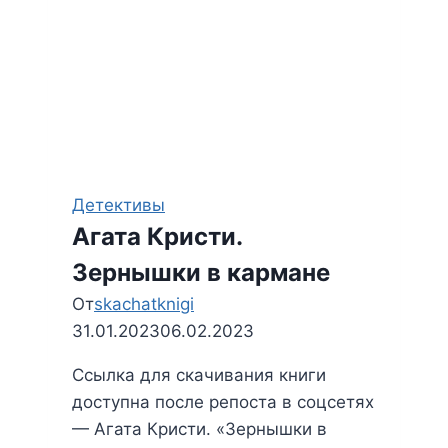
Детективы
Агата Кристи.
Зернышки в кармане
От
skachatknigi
31.01.2023
06.02.2023
Ссылка для скачивания книги
доступна после репоста в соцсетях
— Агата Кристи. «Зернышки в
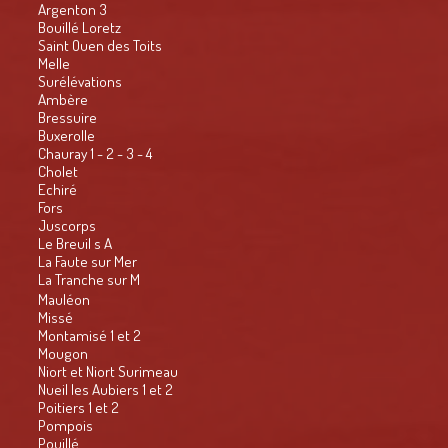
Argenton 3
Bouillé Loretz
Saint Ouen des Toits
Melle
Surélévations
Ambère
Bressuire
Buxerolle
Chauray 1 - 2 - 3 - 4
Cholet
Echiré
Fors
Juscorps
Le Breuil s A
La Faute sur Mer
La Tranche sur M
Mauléon
Missé
Montamisé 1 et 2
Mougon
Niort et Niort Surimeau
Nueil les Aubiers 1 et 2
Poitiers 1 et 2
Pompois
Pouillé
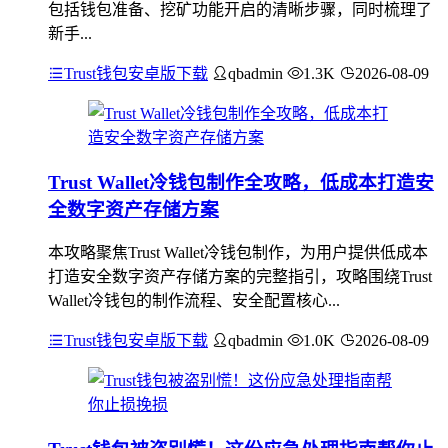
包括钱包准备、挖矿功能开启的清晰步骤，同时梳理了
新手...
Trust钱包安卓版下载
qbadmin
1.3K
2026-08-09
Trust Wallet冷钱包制作全攻略，低成本打造安
全数字资产存储方案
本攻略聚焦Trust Wallet冷钱包制作，为用户提供低成本
打造安全数字资产存储方案的完整指引，攻略围绕Trust
Wallet冷钱包的制作流程、安全配置核心...
Trust钱包安卓版下载
qbadmin
1.0K
2026-08-09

[Assignment]
Print the records again exactly, pictures excluded.

[Solution to the problem]
Детективы
Агата Кристи.
Зернышки в кармане
От
skachatknigi
31.01.2023
06.02.2023
Ссылка для скачивания книги
доступна после репоста в соцсетях
— Агата Кристи. «Зернышки в
Argenton 3
Bouillé Loretz
Saint Ouen des Toits
Melle
Surélévations
Ambère
Bressuire
Buxerolle
Chauray 1 - 2 - 3 - 4
Cholet
Echiré
Fors
Juscorps
Le Breuil s A
La Faute sur Mer
La Tranche sur M
Mauléon
Missé
Montamisé 1 et 2
Mougon
Niort et Niort Surimeau
Nueil les Aubiers 1 et 2
Poitiers 1 et 2
Pompois
Pouillé
包括钱包准备、挖矿功能开启的清晰步骤，同时梳理了
新手...
Trust钱包安卓版下载
qbadmin
1.3K
2026-08-09
Trust Wallet冷钱包制作全攻略，低成本打造安
全数字资产存储方案
本攻略聚焦Trust Wallet冷钱包制作，为用户提供低成本
打造安全数字资产存储方案的完整指引，攻略围绕Trust
Wallet冷钱包的制作流程、安全配置核心...
Trust钱包安卓版下载
qbadmin
1.0K
2026-08-09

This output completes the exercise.